Das Opfer-Täter-Spiel ist ein inszeniertes Drama unseres Verstandes. Es dient unserem Schutz, ist also nicht gegen uns gerichtet. Warum das so ist, lies gerne in meinem Blog-Beitrag „Mein Freund, der Verstand“. Wir nehmen den Opferstandpunkt immer wieder ein. Er fühlt sich dadurch sehr natürlich, sehr gewohnt an.
Auf dem Opferstandpunkt suchst du Begründungen für deine Ergebnisse. Du identifizierst deine Opferstandpunkte auch sehr schnell an Vorwürfen, die du hast. Wie du sie erkennst, lies gerne in meinem Blog-Beitrag „Vorwürfe oder die Illusion, anders wäre es besser“.
Wie nimmt man nun den Urheberstandpunkt ein?
Stimme der gemachten Erfahrung zu, durch die du dich als Opfer fühlst. Zustimmen heißt nicht, die Erfahrung auch gut zu finden. Aber es ist so, wie es ist. Geschehenes kann nicht rückwirkend verändert werden. Du kannst nur deine Sichtweise drauf verändern.

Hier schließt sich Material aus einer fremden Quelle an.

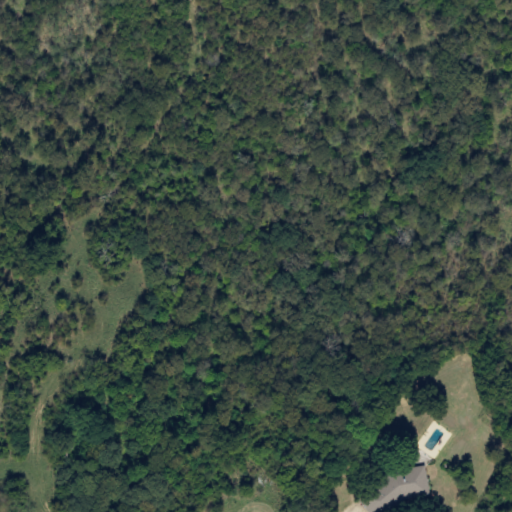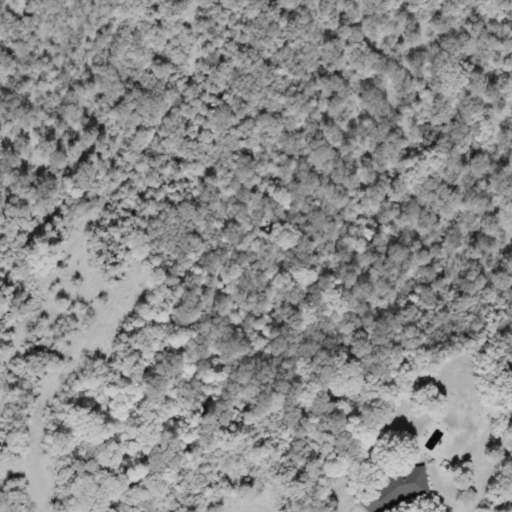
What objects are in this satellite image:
building: (392, 489)
building: (391, 491)
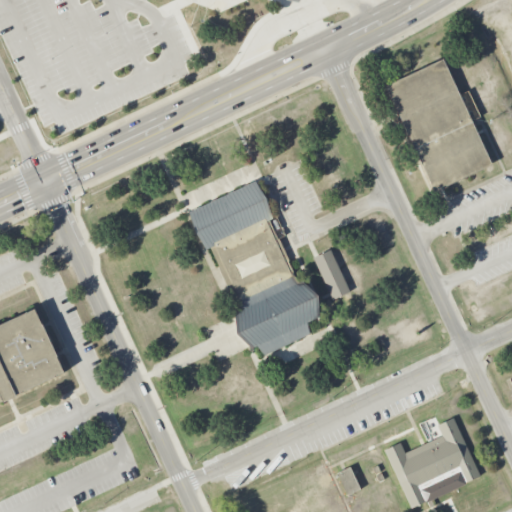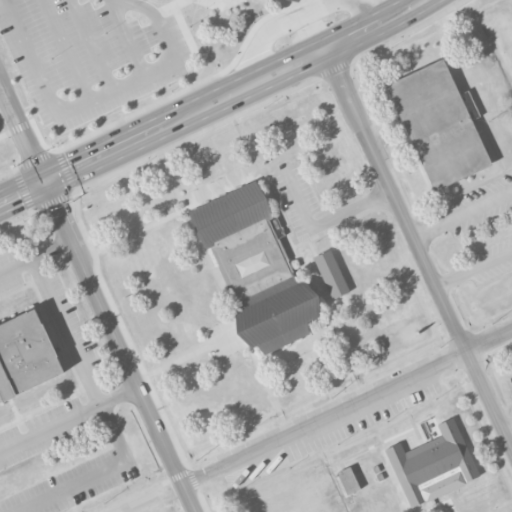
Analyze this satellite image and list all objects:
road: (297, 1)
road: (215, 5)
road: (173, 6)
road: (185, 32)
road: (127, 37)
road: (91, 45)
road: (65, 50)
parking lot: (90, 54)
road: (99, 95)
road: (161, 101)
road: (216, 106)
road: (233, 118)
building: (438, 124)
building: (438, 125)
road: (65, 171)
traffic signals: (48, 186)
road: (23, 191)
parking lot: (300, 199)
road: (477, 205)
road: (323, 225)
road: (428, 227)
road: (420, 250)
road: (37, 258)
road: (489, 261)
building: (254, 267)
building: (255, 269)
parking lot: (10, 274)
building: (331, 274)
road: (451, 279)
road: (100, 297)
parking lot: (71, 326)
road: (66, 332)
road: (490, 345)
road: (195, 354)
building: (25, 355)
building: (25, 356)
road: (138, 361)
road: (70, 417)
road: (328, 420)
road: (508, 429)
parking lot: (43, 430)
building: (434, 465)
building: (433, 466)
road: (94, 472)
building: (348, 480)
building: (348, 481)
road: (134, 508)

Vergib dem Täter. Das ist ein gedanklicher Prozess. Dazu brauchst du keine andere Person. Vielleicht lebt sie gar nicht mehr oder du hast schon lange keinen Kontakt. Eventuell fühlst du dich auch als Opfer deines eigenen Handelns oder Nichthandelns. Dann vergib dir selbst. Du musst dich nicht an dir selbst rächen, dich selbst bestrafen, in dem du dir Glück und Erfüllung versagst.
Erkenne deine eigene Täterschaft an und bemühe dich um einen Ausgleich. Manchmal reicht schon das Wort "Entschuldigung".
Nimm den Urheberstandpunkt ein. Erkenne an, dass du dieses Drama selbst erschaffen hast. Übernimm die Verantwortung für die Ergebnisse in deinem Leben. Du wirst merken, wie machtvoll dieser Standpunkt ist, da du das Gefühl haben wirst, dein Leben wieder selbst zu steuern. Auf dem Urheberstandpunkt stellt sich die Lebensfreude ein, die als Opfer und Täter nicht möglich ist.
Ich wünsche dir inspirierende Erkenntnisse verbunden mit vielen machtvollen, schöpferischen Momenten.